----- Extracted entries -----
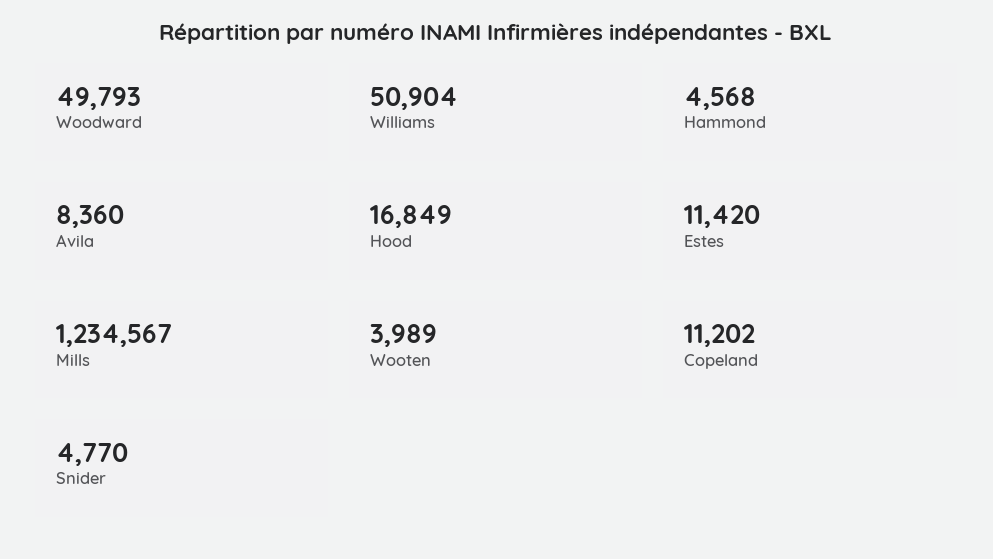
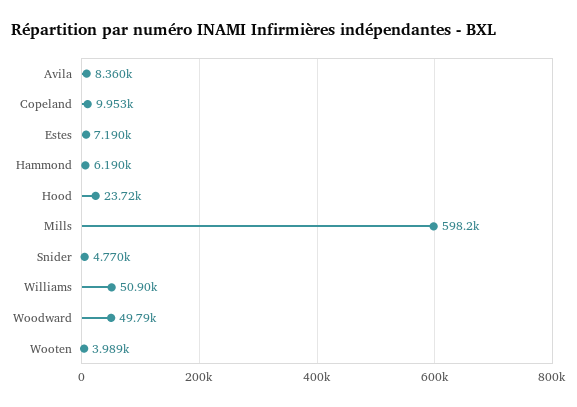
Hammond: 4568 -> 6190
Hood: 16849 -> 23720
Estes: 11420 -> 7190
Mills: 1234567 -> 598200
Copeland: 11202 -> 9953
-----
Your instructions:
Write out the lines of the records exactly, starting at the one holding "Estes: 11420 -> 7190" and ending with the last line, and include no others.

Expected answer:
Estes: 11420 -> 7190
Mills: 1234567 -> 598200
Copeland: 11202 -> 9953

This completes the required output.